13 December 2011
Well, I never was a boy scout (for some fairly self-evident anatomical reasons) but, these days, I do believe in 'being prepared'!
In the bad old days, this joyous season would begin and, well in advance of any actual event, my inner child would excitedly plan what she was going to be able eat, and drink, and treat herself with, and induldge in. She looked forward to all the foodie delights she could imagine (oooh - crisps, little savoury pies, sherry, mixed nuts and a whole tin of Quality Street to nibble - wheeee!). She'd also very carefully avoid even the slightest consideration of potential horrors to come in the New Year, when the scales reported just how enthusiastically she'd embraced the festivities. After all, this was Christmas!
Not any longer! I've finally learned that the 'moment on the lips, lifetime on the hips' statement can and does apply to me too, not just to a nebulous 'someone else'. I also keep reminding myself of just how hard I've had to work to claw my way down to my current weight from my previous unhappy obesity.
So, before the season gets fully under way, a Baldrick-style cunning plan is required, and it has to have several components...
First is that whole 'awareness' thing.
It's oh so important to really 'think' about what is on offer. Whatever it is, what might the benefits of consuming it be? They might be nutritional I guess, but more often they can be social - fitting in with a peer group, e.g. workmates, can be pretty important. But.... don't forget - 'social compliance' can still be achieved, you can just choose your own terms.
Benefits are only one thing though, The other side of the golden foil-wrapped chocolate coin is the downside. So, cultivating a keen awareness of just how many calories there can be in the usual Christmas offerings can really help. An example - that single 'small mince pie' can deliver a whopping 260 calories! (some of these derive from up to 40g of sugars.and nearly 9g of fat)... and that's before we even get to the brandy butter! And as to some of the other common seasonal specialities - be prepared ahead of time. Look 'em up.
Then there's excuses, excuses! With those downsides in mind, I also get my 'oh, no I couldn't' phrases off-pat and well practiced in advance. It's so much easier that way than getting caught on the hop, completely unprepared. The little excuses can vary, from 'oh how lovely, but I've only just eaten' to 'I'd love to join you in a glass, but I'm driving', to... well, I'm sure you can come up with a few more.
So you find that you can't avoid an event based around food? Well, another thing I try to do, when I know about it in advance, is to reduce the temptation to stuff by not arriving at Christmas 'do's hungry. An apple and a glass of water about half an hour before I set off can reap rewards!
Then, once I set eyes upon the tasty treats on offer at the inevitable buffet, I employ another little strategy. I try to pile up my plate with the veggie decorations (e.g. salad leaves) first, to leave less room for the calorific stuff. There's no need to refuse absolutely everything but, for keeping those portions well under control, this is a big, big help.

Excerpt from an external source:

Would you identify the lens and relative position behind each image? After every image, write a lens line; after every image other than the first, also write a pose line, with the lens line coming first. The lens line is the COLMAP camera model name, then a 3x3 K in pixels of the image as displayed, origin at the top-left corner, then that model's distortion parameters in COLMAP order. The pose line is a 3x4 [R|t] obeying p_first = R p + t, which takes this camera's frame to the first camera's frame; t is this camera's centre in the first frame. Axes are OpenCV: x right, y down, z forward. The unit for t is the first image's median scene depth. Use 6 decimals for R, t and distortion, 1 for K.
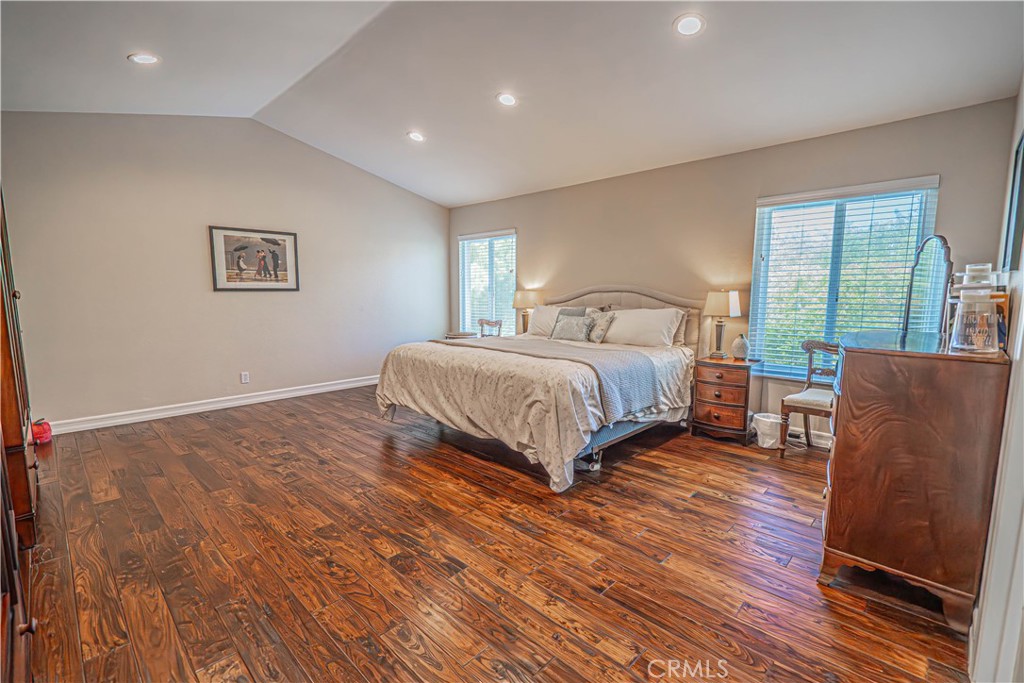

And if, like this week, it happens to be a sit down multi-course meal, I'll adjust what I eat for the rest of the day (or days either side). A smaller breakfast and minimalist lunch, and a brisk walk wherever possible, will all help a bit.
This one's not the easiest thing for me to do but... socialising a lot and engaging in witty conversation to keep my mouth and brain occupied, and to cut down the available time for indulging myself, is on the cards too. Dance, if there's a chance to do so, fat lass. Enjoy that party in a positive way. This is not a time to sit in the corner and act the wallflower.
Something I've been told but not consciously tried out yet (although this week will see the trial!), is to wear something which is just on the fringes of uncomfortably tight around the middle. That way you should be less inclined to fill your tummy with unnecessary food and drink and less likely to sit down and munch (keeping moving, even if just a little, is a good thing). To this end, I'll be wearing a velvet dress with a closely-fitting boned (not stretchy!) bodice later this week.
So the season will be jolly and I'll still enjoy it. I won't go mad and I will try to help myself wherever I can. This January (unlike some previous ones) may not see the screams and howls of absolute horror when I step onto the dreaded scale, but if I do still put on a pound or two, so be it. One thing I do know now - I'm quite determined that it won't stay there for long!